Wisconsin Carry, Inc. & Thomas Waltz v. City of Madison, 2015 WI App 74, petition for review granted 1/11/16, reversed 2017 WI 19; case activity (including briefs)

The state statute preempting certain local firearm regulations, § 66.0409(2), doesn’t apply to the rule prohibiting weapons on city buses adopted by the Madison Transit and Parking Commission. The plain language of the statute shows the legislature chose limited language that applies only to “ordinances” or “resolutions” enacted by a political subdivision, and the Commission’s rule isn’t an “ordinance” or “resolution” under well-established law, Cross v. Soderbeck, 94 Wis. 2d 331, 342, 288 N.W.2d 779 (1980).

¶9     …[W]hile Wisconsin Carry generally asserts that Wis. Stat. § 66.0409 preempts the bus rule, Wisconsin Carry does not argue that a rule adopted by a city agency, such as the commission here, fits within the plain meaning of either “ordinance” or “resolution” as those terms are used in the statute. To the contrary, Wisconsin Carry concedes at the outset of its briefing that the bus rule is not, in the words of Wisconsin Carry, “an enacted ordinance or an adopted resolution.” This is a significant concession. As noted, “statutory interpretation ‘begins with the language of the statute. If the meaning of the statute is plain, we ordinarily stop the inquiry.’” [State ex rel.] Kalal [ v. Circuit Court for Dane County, 2004 WI 58], 271 Wis. 2d 633, ¶45[, 681 N.W.2d 110]….

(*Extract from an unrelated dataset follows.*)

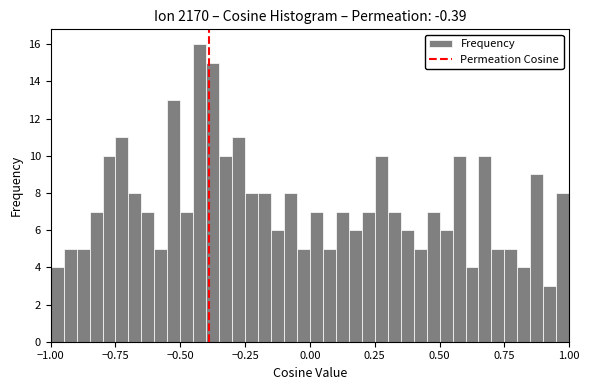

Read against the x-axis, roughly where is the centre of the tallest bar?

-0.40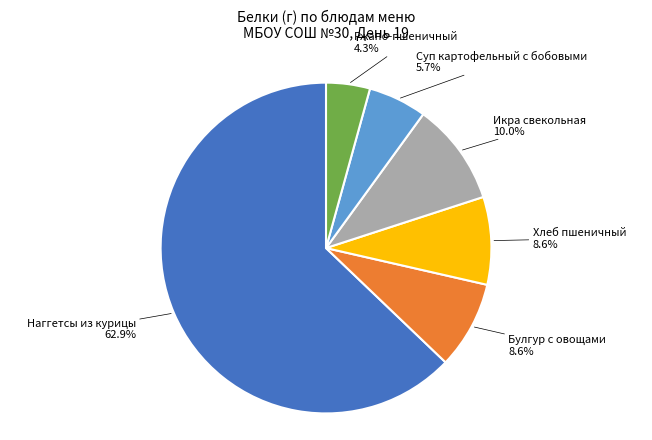

Is there a majority slice in this chart?

Yes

¶10     Instead, Wisconsin Carry effectively argues that the legislature did not mean what it said. Wisconsin Carry asks us to skip over an analysis of the words that the legislature chose and instead surmise that the legislature, in enacting Wis. Stat. § 66.0409, intended to achieve a more general preemption of locally generated firearms regulation. However, judicial restraint dictates that courts “assume that the legislature’s intent is expressed in the statutory language” chosen by the legislature. See Kalal, 271 Wis. 2d 633, ¶44. “It is the enacted law, not the unenacted intent, that is binding ….” Id. (emphasis added).

¶11     Moreover, as the circuit court explained, it would have been a simple matter for our legislature to use language that clearly prohibits local agency regulation of firearms by including additional language or more expansive language in the pertinent statute. Other states have done so. Kansas, for example, prohibits action not only by a “city or county,” but also by any “agent of any city or county.”… Our legislature remains free to adopt such language. But Wisconsin Carry cannot seriously argue that our legislature used the sort of broad language found in other jurisdictions.